O'Brien v. Lewis

ORMOND, J.

The bail bond in this case, was executed previous to the passage of the act of 1st February, 1839, to abolish imprisonment for debt. This statute received a construction by this Court, in the case of Kennedy v. Rice, 1 Ala. 11, where it was held, that it did not preclude the bail from surrendering their principal in discharge of the condition of their bond, because the act was not intended as a discharge to persons then in actual confinement, and that the defendant was in custody of the bail.

This decision, it is insisted, is conclusive of this case, as it is argued, that the right of the bail to deliver up his principal to close confinement, is derived from right of the creditor, and when it is shown that the bail may do this wdthout an affidavit, it follows that the creditor may do so in like manner. The right of the bail to deliver up his principal, flows from his undertaking to pay the debt, or deliver the person of the debtor in its discharge. This obligation makes him the custodian of the person of the debtor, and by consequence confers on him the right of substituting the common jail, for his own personal custody. The right of the creditor to imprison his debtor, is derived from the law, and as the right to imprison is merely a remedy for the collection of the debt, doubtless it may be modified, filtered, or abridged, at the pleasure of the Legislature ; and if the remedy is sought by the creditor, he must seek it in the mode pointed out by law.
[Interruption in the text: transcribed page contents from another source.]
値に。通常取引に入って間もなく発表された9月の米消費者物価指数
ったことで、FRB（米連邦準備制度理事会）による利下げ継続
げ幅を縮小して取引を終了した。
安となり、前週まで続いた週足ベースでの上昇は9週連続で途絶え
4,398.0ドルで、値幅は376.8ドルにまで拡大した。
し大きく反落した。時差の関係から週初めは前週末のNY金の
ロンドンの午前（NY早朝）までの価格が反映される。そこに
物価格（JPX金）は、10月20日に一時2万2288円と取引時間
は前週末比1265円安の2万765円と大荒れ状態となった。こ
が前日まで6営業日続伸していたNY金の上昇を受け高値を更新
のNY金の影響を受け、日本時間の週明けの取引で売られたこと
*668The act, as we have seen, did not apply to, or discharge those persons who were in actual confinement at the time of its passage, but that principle does not apply to those who were constructively in confinement, but in fact were at large upon bail. The whole scope and design of the act forbids such an interpretation. The design was to prevent actual, and not constructive imprisonments, and to accomplish this it was declared not to be lawful, to take the body of any person in custody to answer for a civil demand.” We think therefore, that the plaintiff could not, after the passage of the act, arrest the debtor, but in the mode pointed out by the act.

We proceed to the enquiry, whether the bail can take advantage of the want of the necessary affidavit to authorize the ca. sa. to issue.

In Toulmin v. Bennett & Laidlaw, 3 S. & P. 225, and in Wood v. Yonge, 9 Porter, 208, this Court held, that it was competent for the bail to shew by plea, in answer to the scire facias, that the plaintiff had not given the security for costs, which the law required as a condition, upon which bail was to be demanded, and we think the principle of those decisions apply to this case. The defendant could riot have been rightfully arrested on the ca. sa. which issued in this case, and therefore the bail, as in the cases cited, may take advantage of it by plea. Indeed, this case appears to be much stronger than the cases above cited, because here, there has been no implied admission, or waiver of the debtor, who never has been, and could not be rightfully taken uner the ca. sa : and as it could not have been effectual against the debtor, advantage may be taken of it by the bail. (See the authorities cited on the brief of the counsel for the plaintiff in error.)

Let the judgment be reversed, and the cause remanded.